Green gam­ble pays off at city casino

En­vi­ron­men­tal­ist puts the lid on re­sort’s car­bon print

Weekend Argus (Saturday Edition) - - NEWS - ME­LANIE PETERS

WHEN Siglinda Losch joined GrandWest as a sec­re­tary over two years ago the casino had just scored zero per­cent in an in­de­pen­dent green au­dit.

Soon Losch, 26, showed ini­tia­tive and raised con­cerns about the en­vi­ron­ment, so the casino bosses made her the en­vi­ron­men­tal of­fi­cer and gave her an op­por­tu­nity to come up with ways to shrink the casino’s car­bon foot­print.

She has been so suc­cess­ful that it scored al­most 80 per­cent for green is­sues in the lat­est au­dit by the Her­itage En­vi­ron­men­tal Man­age­ment Com­pany.

“I al­ways asked ques­tions about how or­di­nary peo­ple like me could pos­i­tively af­fect global warm­ing. I asked ques­tions like why GrandWest didn’t re­cy­cle,” Losch said this week.

Her ques­tions have led to the in­tro­duc­tion of var­i­ous en­vi­ron­men­tally friendly ini­tia­tives in the mas­sive GrandWest com­plex.

“Google be­came my best friend and I have also joined on­line news let­ters on en­vi­ron­men­tal is­sues,” she said.

Work­ing with a team, Losch started with small things like re­cy­cling pa­per by in­tro­duc­ing white pa­per re­cy­cling bins in the offices. She watched how truck­loads of rub­bish were taken off the prop­erty and de­cided they should sep­a­rate their waste.

She can­vassed all the restau­rants and stores and got them to put their rub­bish in two dif­fer­ent bins – wet, which was for food, and dry, which was for plas­tics and bot­tles.

“It was a ma­jor headache get­ting them to com­ply. We wanted to in­sti­tute fines but some of them got clever and would just aban­don their bins so we could not trace it back to them.”

How­ever, Losch said they came up with a bar­code sys­tem that showed which bin was taken and re­turned by a restau­rant or store. “At our last count (only) 40 of the 4 500 bins cleared ev­ery month were not sep­a­rated. We re­cy­cle 96 000kg of waste a month and from the bars on the casino floor we re­cy­cle 8 000kg of glass.”

An­other project she has tack­led in­volved re­cy­cling the 3 000 litres of waste wa­ter gen­er­ated at the ice rink each day. For this project, and sev­eral oth­ers, she works closely with a team of en­gi­neers.

“This wa­ter was dumped in what I call a big ce­ment dam. Now it is used to wa­ter the gar­dens and I have also asked our en­gi­neers to ex­per­i­ment with re-us­ing the wa­ter in the cool­ing tow­ers at­tached to the air-con­di­tion­ing plant. They are now fi­nal­is­ing their de­signs.

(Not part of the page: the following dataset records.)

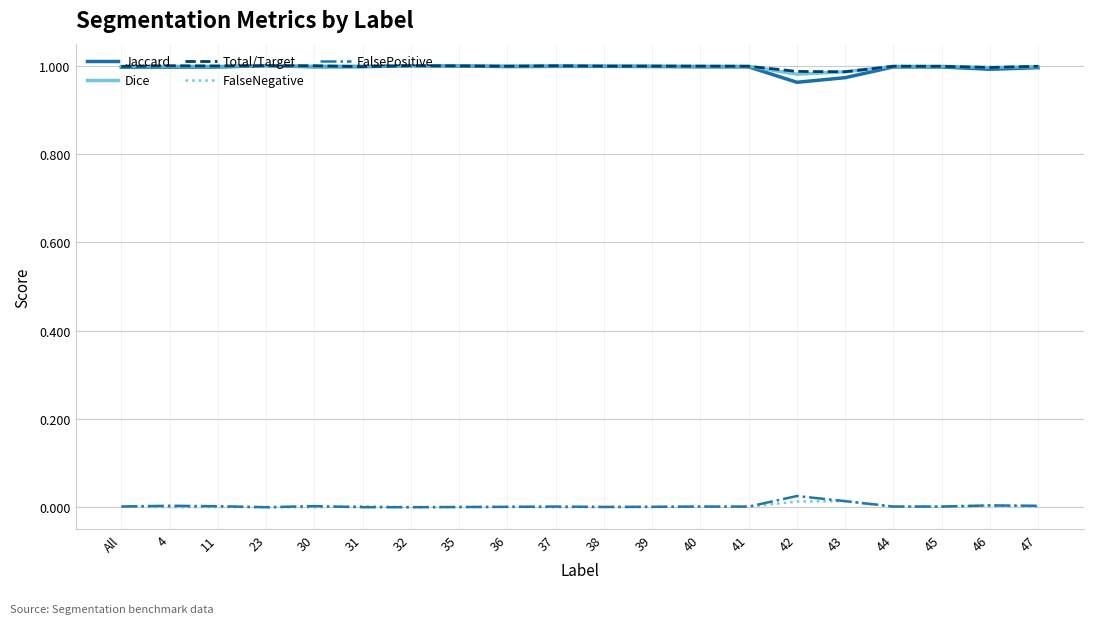

True or false: Dice has more than 0 interior local peaks.

True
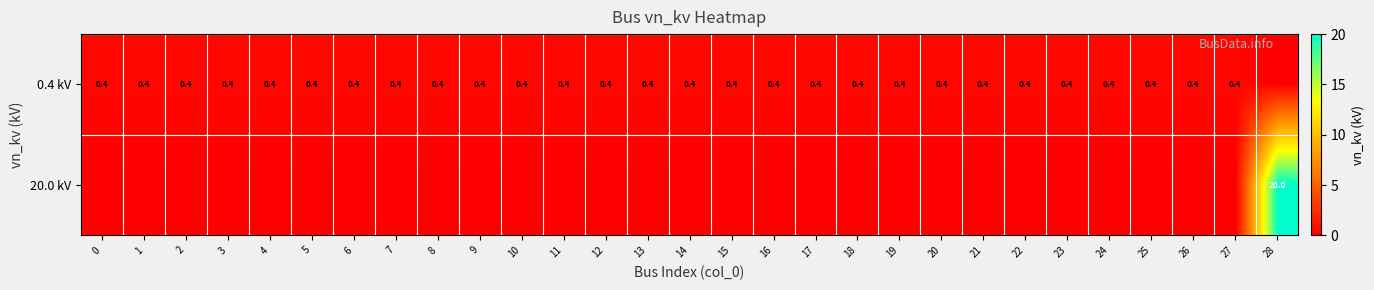

Reading left to right, list all the values displayed in this chart.

row_0: 0=0.4	1=0.4	2=0.4	3=0.4	4=0.4	5=0.4	6=0.4	7=0.4	8=0.4	9=0.4	10=0.4	11=0.4	12=0.4	13=0.4	14=0.4	15=0.4	16=0.4	17=0.4	18=0.4	19=0.4	20=0.4	21=0.4	22=0.4	23=0.4	24=0.4	25=0.4	26=0.4	27=0.4	28=0.0
row_1: 0=0.0	1=0.0	2=0.0	3=0.0	4=0.0	5=0.0	6=0.0	7=0.0	8=0.0	9=0.0	10=0.0	11=0.0	12=0.0	13=0.0	14=0.0	15=0.0	16=0.0	17=0.0	18=0.0	19=0.0	20=0.0	21=0.0	22=0.0	23=0.0	24=0.0	25=0.0	26=0.0	27=0.0	28=20.0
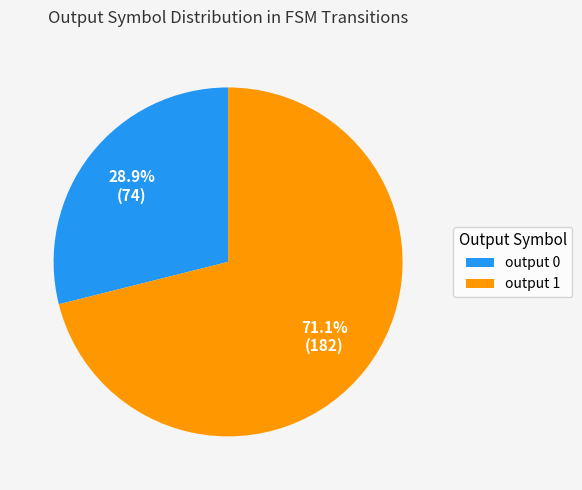

Does output 1 represent more than half of the total?

Yes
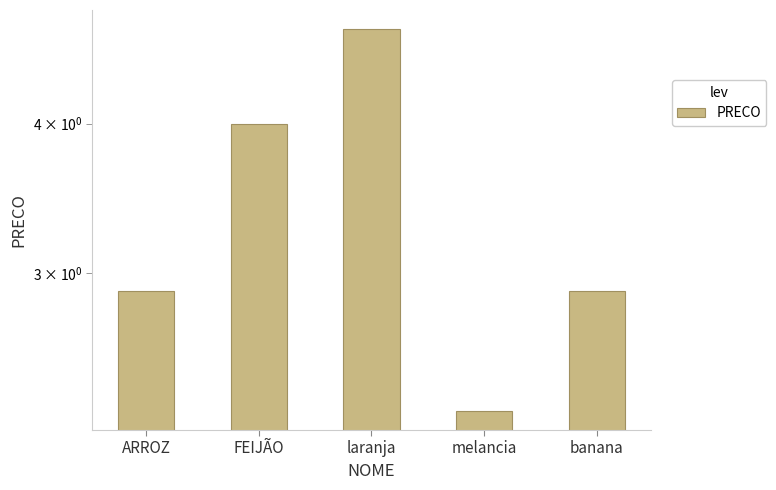

List the labels in order of value, smallest first.

melancia, ARROZ, banana, FEIJÃO, laranja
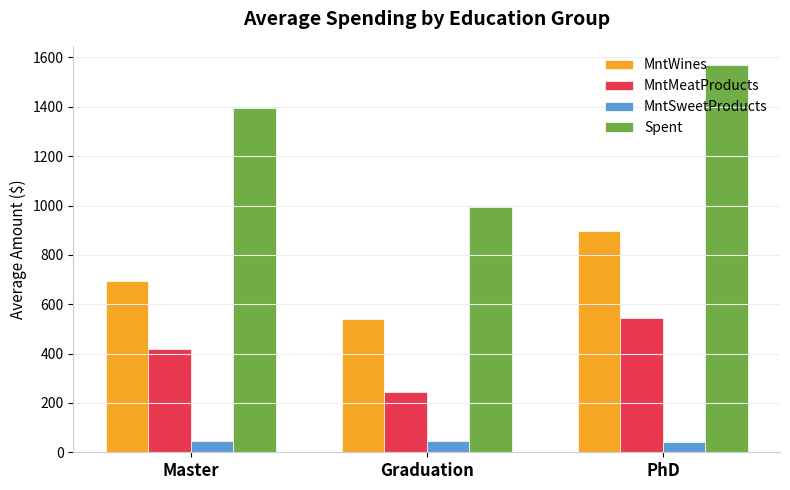

Read the MntSweetProducts value at PhD.

40.7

“There is an ob­vi­ous sav­ing in that we don’t need to draw as much wa­ter from mu­nic­i­pal sources for top-up pur­poses. Over a pe­riod of 30 days, this means we will have saved in ex­cess of 90 000 litres of wa­ter, equal to three 30m 3 swim­ming pools.”

Losch and her team have also tack­led the eight man-made wet­lands on the prop­erty which were over­grown with alien veg­e­ta­tion, mainly Port Jack­son, Typhoo grasses and bul­rushes.

“This re­sulted in im­proved wa­ter flow and an en­hanced wet­land habi­tat. Over 20 species of birds have be­gun to nest in th­ese ar­eas.”

A num­ber of other projects are on the cards, like a nurs­ery and com­post­ing site that will be run as a self-sus­tain­ing busi­ness.

They are also looking at a com­mu­nity kitchen gar­den that will serve Ruyterwacht.

Losch has en­cour­aged staff to roll up their sleeves and help clean up the Elsies River and its canal. She is plan­ning a clean-up in De­cem­ber or Jan­uary.

“I can­vass staff as I walk along the corridor or dur­ing lunch breaks. I put posters up and send e-mails to staff.”

Losch, who was born in Namibia, said she had trained as a le­gal sec­re­tary and worked in Lon­don for two years.

“Grow­ing up in Namibia, I’ve al­ways been close to the en­vi­ron­ment. It’s im­por­tant that we all shrink our car­bon foot print.”

Next year Losch plans to study en­vi­ron­men­tal af­fairs through Unisa.